A sweeping story told in letters, spanning two continents and two world wars, Jessica Brockmole’s atmospheric debut novel captures the indelible ways that people fall in love, and celebrates the power of the written word to stir the heart.
March 1912: 24-year-old Elspeth Dunn, a published poet, has never seen the world beyond her home on Scotland’s remote Isle of Skye. So she is astonished when her first fan letter arrives, from a college student, David Graham, in far-away America. As the two strike up a correspondence - sharing their favorite books, wildest hopes, and deepest secrets - their exchanges blossom into friendship, and eventually into love. But as World War I engulfs Europe and David volunteers as an ambulance driver on the Western front, Elspeth can only wait for him on Skye, hoping he’ll survive.
June 1940: At the start of World War II, Elspeth’s daughter, Margaret, has fallen for a pilot in the Royal Air Force. Her mother warns her against seeking love in wartime, an admonition Margaret doesn’t understand. Then, after a bomb rocks Elspeth’s house, and letters that were hidden in a wall come raining down, Elspeth disappears. Only a single letter remains as a clue to Elspeth’s whereabouts.

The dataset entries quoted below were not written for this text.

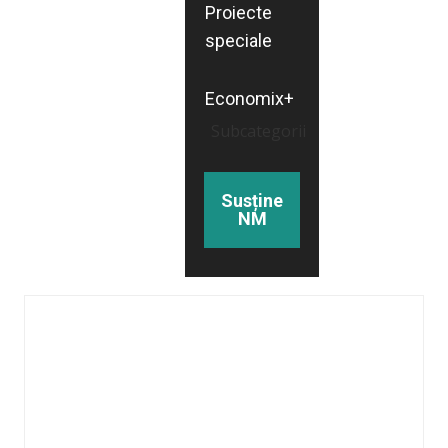
Proiecte
speciale
Economix+
Subcategorii
Susține
NM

As Margaret sets out to discover where her mother has gone, she must also face the truth of what happened to her family long ago.

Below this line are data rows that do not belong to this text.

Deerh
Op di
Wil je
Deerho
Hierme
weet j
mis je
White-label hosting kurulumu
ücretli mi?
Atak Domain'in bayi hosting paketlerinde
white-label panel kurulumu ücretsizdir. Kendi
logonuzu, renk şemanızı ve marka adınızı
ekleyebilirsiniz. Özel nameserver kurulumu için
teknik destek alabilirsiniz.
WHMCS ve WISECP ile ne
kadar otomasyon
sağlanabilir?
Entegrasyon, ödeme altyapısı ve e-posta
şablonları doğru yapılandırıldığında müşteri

Sparkling with charm and full of captivating period detail, Letters from Skye is a testament to the power of love to overcome great adversity, and marks Jessica Brockmole as a stunning new literary voice.
©2013 Jessica Brockmole (P)2013 Random House Audio
I got lost in this beautiful narrative with excellent performances by multiple narrators. Set on two continents with the backdrop of two wars, it held my interest from the very first sentence to the very last. An ode to the true lost art of letter writing!
Excellent narration and clever format. The prose was beautiful enough to give this novel high marks, but I appreciated the surprise plot twists. I'll definitely look for more by this author.
A nice historical romance told in a series of letters. High marks to the production of this audio book, which uses multiple narrators to voice the characters. ( I wasn't too fond of the narrator for David, but the others were good, and the Scottish accents added authenticity to the story). Some plausibility problems with the story, especially at the end, but it is a romance, so I guess a happy ending is required.
Wonderful performances added to my enjoyment of this epistolary novel. (I followed along with the print version.) I liked the era (WWI-WWII years), the characters and the story. Highly recommended to fans of epistolary novels.